Polaków piecze - wiadomo co - czy faktycznie mamy do czynienia z kradzieżą wartości intelektualnej?
Na pierwszy rzut oka Drug Dealer Simulator oraz Schedule 1 to kompletnie inne produkcje. Odnosi się to jednak wyłącznie do warstwy graficznej. Pod nią mamy całą strukturę, od surowego kodu po scenariusz oraz mechanizmy rozgrywki. Wszystko to może być obiektem prawa autorskiego.
Warto zaznaczyć, iż przedstawiciele Movie Games nie twierdzą: tylko my możemy robić gry o handlowaniu narkotykami. Zamiast tego oskarżają twórców Schedule 1 o kradzież takich rozwiązań jak mechanizmy rozgrywki czy elementy interfejsu. To wymierne, nadające się do udowodnienia przed sądem obszary.
Gracze na świecie już wydali wyrok: twórcy serii Drug Dealer Simulator wyciągają łapy po nieswoje pieniądze.
Seria jest aktualnie bombardowana na Steam. Najnowsze oceny Drug Dealer Simulator 2 są w większości negatywne, a sekcja komentarzy zamienia się powoli w toksyczny ściek. W tym samym czasie Schedule 1 jest chwalone za odświeżającą rozgrywkę, zajmując drugą lokatę na liście najchętniej kupowanych gier ze Steam.
Większość komentujących widzi sytuację w następujący sposób: oto chciwa korporacja (Movie Games) gnębi małe niezależne studio, zazdroszcząc mu pieniędzy oraz sukcesu. Dlatego angażuje prawników i kancelarie, by dopaść przestraszonych twórców Schedule 1, a następnie wydusić od nich chociaż część zysków.

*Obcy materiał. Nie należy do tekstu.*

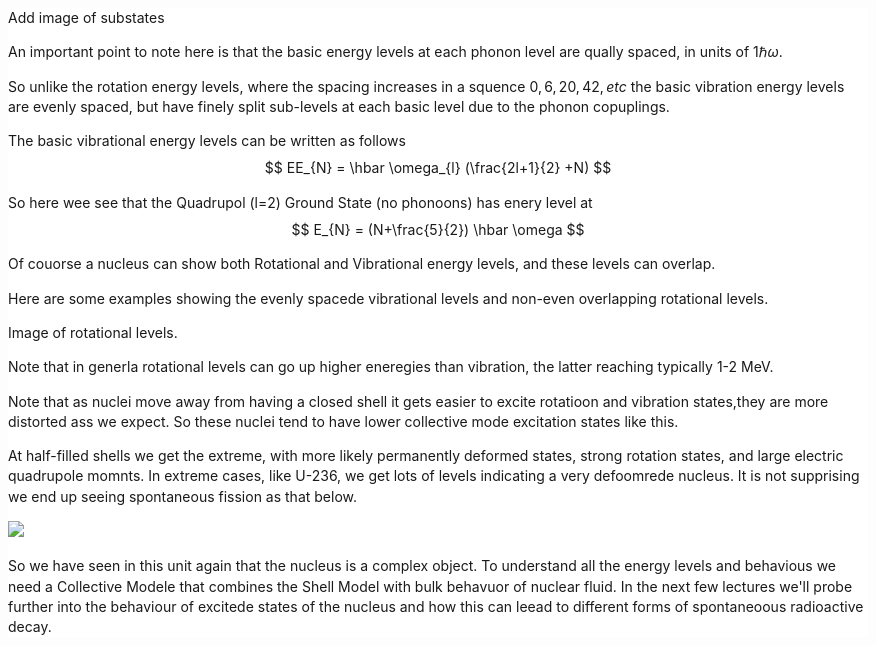 Add image of substates


An important point to note here is that the basic energy levels at each phonon level are qually spaced, in units of $1\hbar \omega$.

So unlike the rotation energy levels, where the spacing increases in a squence $0, 6, 20, 42, etc$ the basic vibration energy levels are evenly spaced, but have finely split sub-levels at each basic level due to the phonon copuplings. 

The basic vibrational energy levels can be written as follows
$$
EE_{N} = \hbar \omega_{l} (\frac{2l+1}{2} +N)
$$

So here wee see that the Quadrupol (l=2) Ground State (no phonoons) has enery level at
$$
E_{N} = (N+\frac{5}{2}) \hbar \omega
$$


Of couorse a nucleus can show both Rotational and Vibrational energy levels, and these levels can overlap.

Here are some examples showing the evenly spacede vibrational levels and non-even overlapping rotational levels.


Image of rotational levels.


Note that in generla rotational levels can go up higher eneregies than vibration, the latter reaching typically 1-2 MeV.


Note that as nuclei move away from having a closed shell it gets easier to excite rotatioon and vibration states,they are more distorted ass we expect. So these nuclei tend to have lower collective mode excitation states like this.

At half-filled shells we get the extreme, with more likely permanently deformed states, strong rotation states, and large electric quadrupole momnts. In extreme cases, like U-236, we get lots of levels indicating a very defoomrede nucleus. It is not supprising we end up seeing spontaneous fission as that below.

![
](image.png)



So we have seen in this unit again that the nucleus is a complex object. To understand all the energy levels and behavious we need a Collective Modele that combines the Shell Model with bulk behavuor of nuclear fluid. In the next few lectures we'll probe further into the behaviour of excitede states of the nucleus and how this can leead to different forms of spontaneoous radioactive decay.


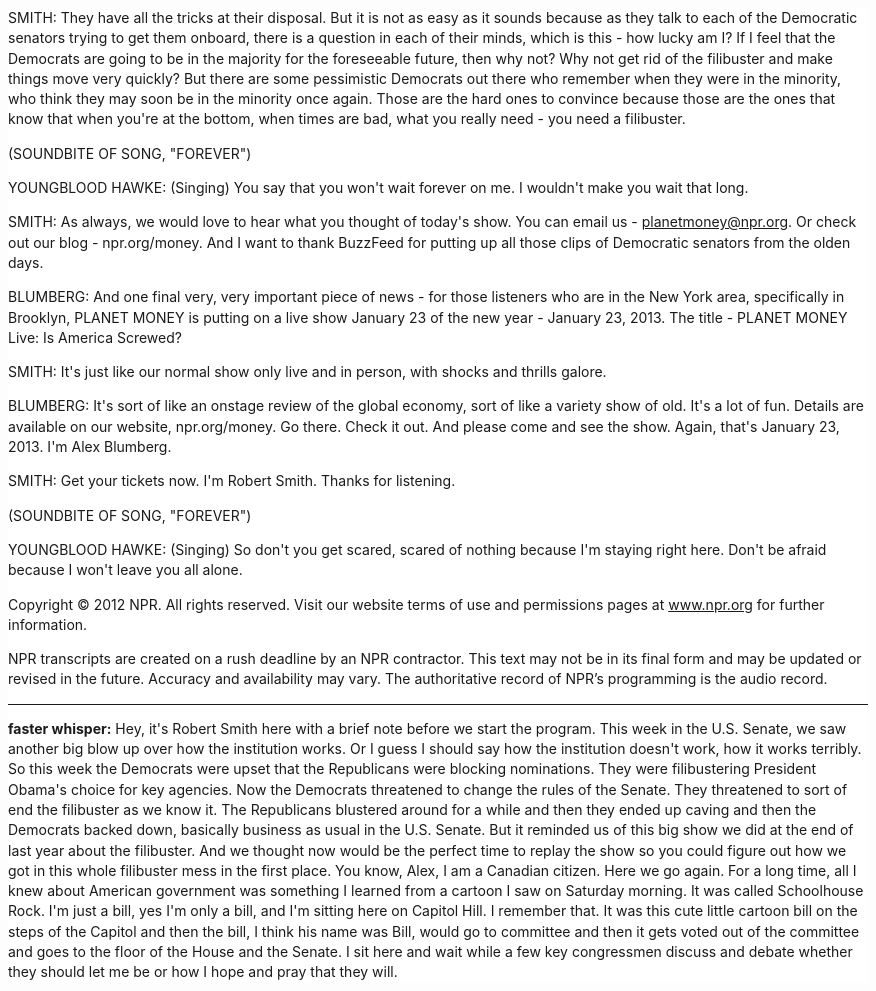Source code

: SMITH: They have all the tricks at their disposal. But it is not as easy as it sounds because as they talk to each of the Democratic senators trying to get them onboard, there is a question in each of their minds, which is this - how lucky am I? If I feel that the Democrats are going to be in the majority for the foreseeable future, then why not? Why not get rid of the filibuster and make things move very quickly? But there are some pessimistic Democrats out there who remember when they were in the minority, who think they may soon be in the minority once again. Those are the hard ones to convince because those are the ones that know that when you're at the bottom, when times are bad, what you really need - you need a filibuster.

(SOUNDBITE OF SONG, "FOREVER")

YOUNGBLOOD HAWKE: (Singing) You say that you won't wait forever on me. I wouldn't make you wait that long.

SMITH: As always, we would love to hear what you thought of today's show. You can email us - planetmoney@npr.org. Or check out our blog - npr.org/money. And I want to thank BuzzFeed for putting up all those clips of Democratic senators from the olden days.

BLUMBERG: And one final very, very important piece of news - for those listeners who are in the New York area, specifically in Brooklyn, PLANET MONEY is putting on a live show January 23 of the new year - January 23, 2013. The title - PLANET MONEY Live: Is America Screwed?

SMITH: It's just like our normal show only live and in person, with shocks and thrills galore.

BLUMBERG: It's sort of like an onstage review of the global economy, sort of like a variety show of old. It's a lot of fun. Details are available on our website, npr.org/money. Go there. Check it out. And please come and see the show. Again, that's January 23, 2013. I'm Alex Blumberg.

SMITH: Get your tickets now. I'm Robert Smith. Thanks for listening.

(SOUNDBITE OF SONG, "FOREVER")

YOUNGBLOOD HAWKE: (Singing) So don't you get scared, scared of nothing because I'm staying right here. Don't be afraid because I won't leave you all alone.

Copyright © 2012 NPR. All rights reserved. Visit our website terms of use and permissions pages at www.npr.org for further information.

NPR transcripts are created on a rush deadline by an NPR contractor. This text may not be in its final form and may be updated or revised in the future. Accuracy and availability may vary. The authoritative record of NPR’s programming is the audio record.

----

**faster whisper:**
Hey, it's Robert Smith here with a brief note before we start the program.
This week in the U.S. Senate, we saw another big blow up over how the institution works.
Or I guess I should say how the institution doesn't work, how it works terribly.
So this week the Democrats were upset that the Republicans were blocking nominations.
They were filibustering President Obama's choice for key agencies.
Now the Democrats threatened to change the rules of the Senate.
They threatened to sort of end the filibuster as we know it.
The Republicans blustered around for a while and then they ended up caving and then the
Democrats backed down, basically business as usual in the U.S. Senate.
But it reminded us of this big show we did at the end of last year about the filibuster.
And we thought now would be the perfect time to replay the show so you could figure
out how we got in this whole filibuster mess in the first place.
You know, Alex, I am a Canadian citizen.
Here we go again.
For a long time, all I knew about American government was something I learned from a
cartoon I saw on Saturday morning.
It was called Schoolhouse Rock.
I'm just a bill, yes I'm only a bill, and I'm sitting here on Capitol Hill.
I remember that.
It was this cute little cartoon bill on the steps of the Capitol and then the
bill, I think his name was Bill, would go to committee and then it gets voted
out of the committee and goes to the floor of the House and the Senate.
I sit here and wait while a few key congressmen discuss and debate whether
they should let me be or how I hope and pray that they will.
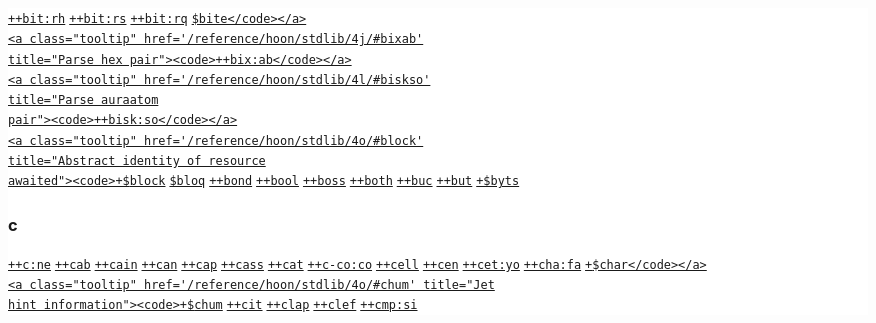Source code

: <a class="tooltip" href='/reference/hoon/stdlib/3b/#bitrh' title="fn to halfprecision float"><code>++bit:rh</code></a>
<a class="tooltip" href='/reference/hoon/stdlib/3b/#bitrs' title="fn to singleprecision float"><code>++bit:rs</code></a>
<a class="tooltip" href='/reference/hoon/stdlib/3b/#bitrq' title="fn to quadprecision float"><code>++bit:rq</code></a>
<a class="tooltip" href='/reference/hoon/stdlib/1c/#bite' title="Atom slice specificier"><code>$bite</code></a>
<a class="tooltip" href='/reference/hoon/stdlib/4j/#bixab' title="Parse hex pair"><code>++bix:ab</code></a>
<a class="tooltip" href='/reference/hoon/stdlib/4l/#biskso' title="Parse auraatom pair"><code>++bisk:so</code></a>
<a class="tooltip" href='/reference/hoon/stdlib/4o/#block' title="Abstract identity of resource awaited"><code>+$block</code></a>
<a class="tooltip" href='/reference/hoon/stdlib/1c/#bloq' title="Blocksize"><code>$bloq</code></a>
<a class="tooltip" href='/reference/hoon/stdlib/2a/#bond' title="Replace null"><code>++bond</code></a>
<a class="tooltip" href='/reference/hoon/stdlib/5a/#bool' title="Make loobean (compiler utility)"><code>++bool</code></a>
<a class="tooltip" href='/reference/hoon/stdlib/4f/#boss' title="Parser modifier: LSB"><code>++boss</code></a>
<a class="tooltip" href='/reference/hoon/stdlib/2a/#both' title="Group unit values into pair"><code>++both</code></a>
<a class="tooltip" href='/reference/hoon/stdlib/4h/#buc' title="Parse $ (buc)"><code>++buc</code></a>
<a class="tooltip" href='/reference/hoon/stdlib/4i/#but' title="Parse binary digit"><code>++but</code></a>
<a class="tooltip" href='/reference/hoon/stdlib/2q/#byts' title="bytes, LSB first"><code>+$byts</code></a>

### c

<a class="tooltip" href='/reference/hoon/stdlib/4j/#cne' title="Render base58check"><code>++c:ne</code></a>
<a class="tooltip" href='/reference/hoon/stdlib/4h/#cab' title="Parse _ (cab)"><code>++cab</code></a>
<a class="tooltip" href='/reference/hoon/stdlib/5c/#cain' title="Tank pretty-print"><code>++cain</code></a>
<a class="tooltip" href='/reference/hoon/stdlib/2c/#can' title="Assemble"><code>++can</code></a>
<a class="tooltip" href='/reference/hoon/stdlib/1b/#cap' title="Tree head"><code>++cap</code></a>
<a class="tooltip" href='/reference/hoon/stdlib/4b/#cass' title="To lowercase"><code>++cass</code></a>
<a class="tooltip" href='/reference/hoon/stdlib/2c/#cat' title="Concatenate"><code>++cat</code></a>
<a class="tooltip" href='/reference/hoon/stdlib/4k/#c-coco' title="Render base58check"><code>++c-co:co</code></a>
<a class="tooltip" href='/reference/hoon/stdlib/5a/#cell' title="Make %cell type (compiler utility)"><code>++cell</code></a>
<a class="tooltip" href='/reference/hoon/stdlib/4h/#cen' title="Parse % (cen)"><code>++cen</code></a>
<a class="tooltip" href='/reference/hoon/stdlib/3c/#cetyo' title="Days in a century"><code>++cet:yo</code></a>
<a class="tooltip" href='/reference/hoon/stdlib/4a/#chafa' title="Decode base58check character"><code>++cha:fa</code></a>
<a class="tooltip" href='/reference/hoon/stdlib/2q/#char' title="Character"><code>+$char</code></a>
<a class="tooltip" href='/reference/hoon/stdlib/4o/#chum' title="Jet hint information"><code>+$chum</code></a>
<a class="tooltip" href='/reference/hoon/stdlib/4i/#cit' title="Octal digit"><code>++cit</code></a>
<a class="tooltip" href='/reference/hoon/stdlib/2a/#clap' title="Combine two units with function"><code>++clap</code></a>
<a class="tooltip" href='/reference/hoon/stdlib/2a/#clef' title="Compose two units with function"><code>++clef</code></a>
<a class="tooltip" href='/reference/hoon/stdlib/3a/#cmpsi' title="Compare (signed integer)"><code>++cmp:si</code></a>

Prawda będzie stosunkowo łatwa do ustanowienia przed sądem, ale Internet nie czeka na wyrok. Movie Games już teraz przechodzi przez gigantyczny PR-owy kryzys. Jednocześnie notowania spółki na polskiej giełdzie są dosyć stabilne. Bombardowanie negatywnymi opiniami na Steam przynajmniej na razie nie zniechęca akcjonariuszy. Za to na pewno wpływa na rozpoznawalność Drug Dealer Simulatora.